Predicting event occurrence at an early stage in longitudinal studies is an important and challenging problem which has high practical value. As opposed to the standard classification and regression problems where a domain expert can provide the labels for the data in a reasonably short period of time, training data in such longitudinal studies must be obtained only by waiting for the occurrence of sufficient number of events. On the other hand, survival analysis aims at finding the underlying distribution for data that measure the length of time until the occurrence of an event.
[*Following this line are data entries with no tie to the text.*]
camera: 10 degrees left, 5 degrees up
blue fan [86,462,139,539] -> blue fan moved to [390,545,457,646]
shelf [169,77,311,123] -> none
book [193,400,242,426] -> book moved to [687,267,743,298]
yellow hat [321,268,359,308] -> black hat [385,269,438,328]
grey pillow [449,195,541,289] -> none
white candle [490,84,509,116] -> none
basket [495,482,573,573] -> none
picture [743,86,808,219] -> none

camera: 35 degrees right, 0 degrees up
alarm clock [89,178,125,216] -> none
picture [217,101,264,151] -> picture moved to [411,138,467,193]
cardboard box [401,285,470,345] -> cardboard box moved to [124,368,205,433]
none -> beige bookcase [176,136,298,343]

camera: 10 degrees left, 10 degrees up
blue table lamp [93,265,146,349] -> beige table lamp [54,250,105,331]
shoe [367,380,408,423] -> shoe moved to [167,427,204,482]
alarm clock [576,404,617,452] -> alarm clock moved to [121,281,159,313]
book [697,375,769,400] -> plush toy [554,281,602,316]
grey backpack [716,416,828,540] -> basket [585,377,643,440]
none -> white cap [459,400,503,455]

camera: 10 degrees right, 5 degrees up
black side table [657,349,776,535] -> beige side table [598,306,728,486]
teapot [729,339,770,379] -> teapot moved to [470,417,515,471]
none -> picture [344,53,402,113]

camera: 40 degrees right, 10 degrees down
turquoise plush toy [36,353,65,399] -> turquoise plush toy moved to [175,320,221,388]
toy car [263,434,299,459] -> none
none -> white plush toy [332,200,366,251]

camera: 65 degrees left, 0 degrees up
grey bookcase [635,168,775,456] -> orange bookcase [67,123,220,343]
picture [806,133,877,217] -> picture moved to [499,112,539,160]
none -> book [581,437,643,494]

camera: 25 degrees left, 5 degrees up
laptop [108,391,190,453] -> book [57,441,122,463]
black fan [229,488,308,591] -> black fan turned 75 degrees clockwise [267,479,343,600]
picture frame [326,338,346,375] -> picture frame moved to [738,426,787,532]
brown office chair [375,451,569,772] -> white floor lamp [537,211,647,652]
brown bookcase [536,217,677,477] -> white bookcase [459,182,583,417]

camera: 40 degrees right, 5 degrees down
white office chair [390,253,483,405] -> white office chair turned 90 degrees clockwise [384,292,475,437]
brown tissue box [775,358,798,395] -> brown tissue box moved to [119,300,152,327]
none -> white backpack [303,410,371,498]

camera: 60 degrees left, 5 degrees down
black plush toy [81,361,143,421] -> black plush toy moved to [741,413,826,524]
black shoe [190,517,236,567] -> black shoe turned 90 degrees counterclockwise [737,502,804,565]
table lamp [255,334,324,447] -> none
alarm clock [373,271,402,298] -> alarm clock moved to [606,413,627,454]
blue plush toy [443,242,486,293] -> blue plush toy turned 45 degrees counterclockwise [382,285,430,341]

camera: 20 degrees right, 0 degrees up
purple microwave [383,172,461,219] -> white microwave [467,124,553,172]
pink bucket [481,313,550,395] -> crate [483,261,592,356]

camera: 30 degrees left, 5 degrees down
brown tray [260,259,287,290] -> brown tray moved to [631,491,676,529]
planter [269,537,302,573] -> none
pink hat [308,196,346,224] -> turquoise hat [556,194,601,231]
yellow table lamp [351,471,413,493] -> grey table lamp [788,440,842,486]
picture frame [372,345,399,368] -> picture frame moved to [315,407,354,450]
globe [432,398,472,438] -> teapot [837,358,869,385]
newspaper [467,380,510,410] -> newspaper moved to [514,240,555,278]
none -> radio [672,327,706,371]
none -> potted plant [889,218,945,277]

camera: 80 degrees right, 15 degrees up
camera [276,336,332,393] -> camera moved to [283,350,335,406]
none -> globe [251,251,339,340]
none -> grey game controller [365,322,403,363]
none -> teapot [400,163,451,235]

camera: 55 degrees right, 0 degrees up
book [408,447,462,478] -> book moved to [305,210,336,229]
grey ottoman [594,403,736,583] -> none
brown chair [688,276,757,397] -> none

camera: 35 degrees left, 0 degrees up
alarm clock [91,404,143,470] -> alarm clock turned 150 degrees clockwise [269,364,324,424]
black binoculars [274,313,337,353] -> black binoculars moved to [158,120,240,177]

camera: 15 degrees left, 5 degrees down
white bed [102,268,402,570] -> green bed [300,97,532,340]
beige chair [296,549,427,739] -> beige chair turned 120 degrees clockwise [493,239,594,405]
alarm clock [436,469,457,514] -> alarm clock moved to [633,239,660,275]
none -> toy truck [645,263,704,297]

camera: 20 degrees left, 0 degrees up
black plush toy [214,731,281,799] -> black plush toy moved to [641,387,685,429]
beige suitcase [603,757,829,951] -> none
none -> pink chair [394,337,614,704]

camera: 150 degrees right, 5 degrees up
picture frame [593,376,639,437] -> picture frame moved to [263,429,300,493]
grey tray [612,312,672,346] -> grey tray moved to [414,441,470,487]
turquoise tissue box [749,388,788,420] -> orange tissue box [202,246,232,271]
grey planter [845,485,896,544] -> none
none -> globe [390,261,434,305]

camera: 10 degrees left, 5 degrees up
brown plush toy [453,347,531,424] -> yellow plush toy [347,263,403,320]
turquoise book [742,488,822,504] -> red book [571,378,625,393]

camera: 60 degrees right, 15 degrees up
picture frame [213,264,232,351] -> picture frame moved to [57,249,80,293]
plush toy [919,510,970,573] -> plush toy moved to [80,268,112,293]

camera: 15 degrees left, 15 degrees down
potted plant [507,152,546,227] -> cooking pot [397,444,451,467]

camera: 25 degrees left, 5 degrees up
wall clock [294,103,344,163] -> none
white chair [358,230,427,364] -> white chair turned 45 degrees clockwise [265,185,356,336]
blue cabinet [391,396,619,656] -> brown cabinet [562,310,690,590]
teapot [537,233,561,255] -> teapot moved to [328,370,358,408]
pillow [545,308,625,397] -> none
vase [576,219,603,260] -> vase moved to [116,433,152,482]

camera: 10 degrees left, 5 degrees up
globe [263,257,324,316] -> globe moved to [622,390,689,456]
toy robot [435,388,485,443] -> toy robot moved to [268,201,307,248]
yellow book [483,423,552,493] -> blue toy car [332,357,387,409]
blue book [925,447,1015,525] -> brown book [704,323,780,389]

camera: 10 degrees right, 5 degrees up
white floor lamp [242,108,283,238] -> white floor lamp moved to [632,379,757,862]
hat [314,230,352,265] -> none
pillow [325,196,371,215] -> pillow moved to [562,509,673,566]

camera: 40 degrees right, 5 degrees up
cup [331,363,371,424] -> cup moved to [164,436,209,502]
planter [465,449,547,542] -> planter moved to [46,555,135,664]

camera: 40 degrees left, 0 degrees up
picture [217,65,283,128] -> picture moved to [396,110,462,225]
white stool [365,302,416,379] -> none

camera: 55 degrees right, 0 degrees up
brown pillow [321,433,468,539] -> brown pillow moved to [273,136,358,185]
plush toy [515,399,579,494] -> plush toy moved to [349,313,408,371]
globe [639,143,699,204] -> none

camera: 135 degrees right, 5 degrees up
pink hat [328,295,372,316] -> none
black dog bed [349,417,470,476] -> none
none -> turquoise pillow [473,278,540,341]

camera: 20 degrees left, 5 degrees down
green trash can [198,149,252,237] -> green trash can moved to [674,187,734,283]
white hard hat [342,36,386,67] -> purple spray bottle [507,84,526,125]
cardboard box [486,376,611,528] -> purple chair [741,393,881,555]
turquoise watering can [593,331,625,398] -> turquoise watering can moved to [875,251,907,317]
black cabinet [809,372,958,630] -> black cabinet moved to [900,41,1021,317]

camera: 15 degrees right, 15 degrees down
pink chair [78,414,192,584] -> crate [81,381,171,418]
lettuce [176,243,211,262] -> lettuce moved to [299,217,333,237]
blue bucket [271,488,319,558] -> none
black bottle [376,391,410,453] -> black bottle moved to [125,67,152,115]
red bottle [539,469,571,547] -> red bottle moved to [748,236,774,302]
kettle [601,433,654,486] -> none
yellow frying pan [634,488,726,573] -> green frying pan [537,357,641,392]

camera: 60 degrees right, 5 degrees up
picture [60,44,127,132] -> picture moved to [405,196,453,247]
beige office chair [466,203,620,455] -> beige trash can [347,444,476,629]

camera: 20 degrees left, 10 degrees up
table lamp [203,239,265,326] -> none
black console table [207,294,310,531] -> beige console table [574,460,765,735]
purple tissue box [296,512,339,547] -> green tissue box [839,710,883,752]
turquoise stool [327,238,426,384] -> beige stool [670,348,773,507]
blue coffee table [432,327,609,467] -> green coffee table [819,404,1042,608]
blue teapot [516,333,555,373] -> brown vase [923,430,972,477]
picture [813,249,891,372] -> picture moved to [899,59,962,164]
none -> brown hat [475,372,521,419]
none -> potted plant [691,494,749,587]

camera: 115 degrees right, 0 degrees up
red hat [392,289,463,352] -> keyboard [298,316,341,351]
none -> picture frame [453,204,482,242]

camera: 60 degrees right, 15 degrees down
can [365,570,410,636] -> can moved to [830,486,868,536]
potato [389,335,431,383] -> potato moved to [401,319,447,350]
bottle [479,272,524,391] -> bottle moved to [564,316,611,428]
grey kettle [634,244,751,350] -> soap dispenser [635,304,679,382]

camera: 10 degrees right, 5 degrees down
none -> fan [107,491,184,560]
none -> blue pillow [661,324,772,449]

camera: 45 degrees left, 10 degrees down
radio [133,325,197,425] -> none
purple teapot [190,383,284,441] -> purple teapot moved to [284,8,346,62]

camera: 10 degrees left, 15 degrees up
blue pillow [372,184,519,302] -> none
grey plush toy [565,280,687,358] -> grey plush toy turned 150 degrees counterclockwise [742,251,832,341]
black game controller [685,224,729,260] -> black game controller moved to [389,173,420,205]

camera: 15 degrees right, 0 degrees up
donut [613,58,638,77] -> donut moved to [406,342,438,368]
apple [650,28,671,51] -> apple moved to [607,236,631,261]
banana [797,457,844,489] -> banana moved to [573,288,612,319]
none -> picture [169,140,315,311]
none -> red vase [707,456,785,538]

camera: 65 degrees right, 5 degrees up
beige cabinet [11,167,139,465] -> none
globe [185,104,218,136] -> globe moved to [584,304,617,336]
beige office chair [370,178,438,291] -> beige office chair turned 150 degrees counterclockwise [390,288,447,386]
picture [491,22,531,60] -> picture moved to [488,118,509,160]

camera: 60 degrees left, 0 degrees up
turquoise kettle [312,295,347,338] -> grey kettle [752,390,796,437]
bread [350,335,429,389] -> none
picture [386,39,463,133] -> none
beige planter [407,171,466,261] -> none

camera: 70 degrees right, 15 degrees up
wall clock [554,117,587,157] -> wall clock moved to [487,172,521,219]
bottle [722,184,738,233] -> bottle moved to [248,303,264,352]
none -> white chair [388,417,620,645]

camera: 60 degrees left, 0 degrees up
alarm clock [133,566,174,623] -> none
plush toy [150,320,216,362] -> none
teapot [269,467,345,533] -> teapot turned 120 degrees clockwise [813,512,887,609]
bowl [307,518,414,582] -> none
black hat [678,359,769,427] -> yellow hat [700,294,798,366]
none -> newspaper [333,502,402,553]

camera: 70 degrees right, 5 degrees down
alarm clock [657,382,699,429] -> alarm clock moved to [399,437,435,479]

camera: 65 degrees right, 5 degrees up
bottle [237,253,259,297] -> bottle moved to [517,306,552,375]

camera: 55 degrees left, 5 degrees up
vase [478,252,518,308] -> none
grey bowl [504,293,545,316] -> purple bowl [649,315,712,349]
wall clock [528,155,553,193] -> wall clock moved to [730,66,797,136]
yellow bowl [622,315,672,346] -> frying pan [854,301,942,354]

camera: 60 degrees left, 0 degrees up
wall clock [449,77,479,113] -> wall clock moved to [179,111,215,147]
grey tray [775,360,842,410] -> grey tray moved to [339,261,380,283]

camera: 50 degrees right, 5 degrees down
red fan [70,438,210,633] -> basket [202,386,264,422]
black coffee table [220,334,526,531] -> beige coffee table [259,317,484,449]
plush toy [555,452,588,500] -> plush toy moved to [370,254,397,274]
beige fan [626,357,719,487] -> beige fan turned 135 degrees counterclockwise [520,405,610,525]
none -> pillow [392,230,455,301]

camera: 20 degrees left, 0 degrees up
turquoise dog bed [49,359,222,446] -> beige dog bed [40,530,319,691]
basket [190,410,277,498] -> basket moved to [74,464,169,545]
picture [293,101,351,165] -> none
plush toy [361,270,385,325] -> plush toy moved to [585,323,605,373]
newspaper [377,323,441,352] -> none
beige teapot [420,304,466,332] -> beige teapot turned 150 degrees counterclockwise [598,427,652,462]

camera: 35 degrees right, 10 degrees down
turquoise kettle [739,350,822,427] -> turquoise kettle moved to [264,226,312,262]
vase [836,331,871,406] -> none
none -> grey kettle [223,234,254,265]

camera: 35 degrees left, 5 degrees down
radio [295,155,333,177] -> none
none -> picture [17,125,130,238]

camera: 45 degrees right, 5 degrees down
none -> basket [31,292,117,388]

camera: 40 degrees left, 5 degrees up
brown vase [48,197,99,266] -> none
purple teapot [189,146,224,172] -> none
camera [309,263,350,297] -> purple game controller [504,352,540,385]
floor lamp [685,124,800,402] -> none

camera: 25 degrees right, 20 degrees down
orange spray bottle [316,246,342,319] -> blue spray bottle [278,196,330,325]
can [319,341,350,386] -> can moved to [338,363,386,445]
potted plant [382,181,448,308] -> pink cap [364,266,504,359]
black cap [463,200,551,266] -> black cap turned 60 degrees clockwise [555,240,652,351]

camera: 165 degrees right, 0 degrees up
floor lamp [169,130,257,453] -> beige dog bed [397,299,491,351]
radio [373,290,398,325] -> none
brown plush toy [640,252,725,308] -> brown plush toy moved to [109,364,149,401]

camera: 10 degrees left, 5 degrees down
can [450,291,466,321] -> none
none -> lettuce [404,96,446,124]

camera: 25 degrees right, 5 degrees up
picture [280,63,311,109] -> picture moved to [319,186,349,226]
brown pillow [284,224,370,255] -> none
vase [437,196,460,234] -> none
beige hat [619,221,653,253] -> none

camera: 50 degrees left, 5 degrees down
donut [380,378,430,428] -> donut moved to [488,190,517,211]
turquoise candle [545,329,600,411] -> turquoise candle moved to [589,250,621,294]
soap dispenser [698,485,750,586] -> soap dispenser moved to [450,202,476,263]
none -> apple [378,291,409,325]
However, it cannot give an answer to the open question of "how to forecast whether a subject will experience event by end of study having event occurrence information at early stage of survival data?''. This problem exhibits two major challenges: 1) absence of complete information about event occurrence (censoring) and 2) availability of only a partial set of events that occurred during the initial phase of the study. Thus, the main objective of this work is to predict for which subject in the study event will occur at future based on few event information at the initial stages of a longitudinal study.

In this thesis, we propose a novel approach to address the first challenge by introducing a new method for handling censored data using Kaplan-Meier estimator. The second challenge is tackled by effectively integrating Bayesian methods with an Accelerated Failure Time (AFT) model by adapting the prior probability of the event occurrence for future time points. In another word, we propose a novel Early Stage Prediction (ESP) framework for building event prediction models which are trained at early stages of longitudinal studies. More specifically, we extended the Naive Bayes, Tree-Augmented Naive Bayes (TAN) and Bayesian Network methods based on the proposed framework, and developed three algorithms, namely, ESP-NB, ESP-TAN and ESP-BN, to effectively predict event occurrence using the training data obtained at early stage of the study. The proposed framework is evaluated using a wide range of synthetic and real-world benchmark datasets. Our extensive set of experiments show that the proposed ESP framework is able to more accurately predict future event occurrences using only a limited amount of training data compared to the other alternative prediction methods.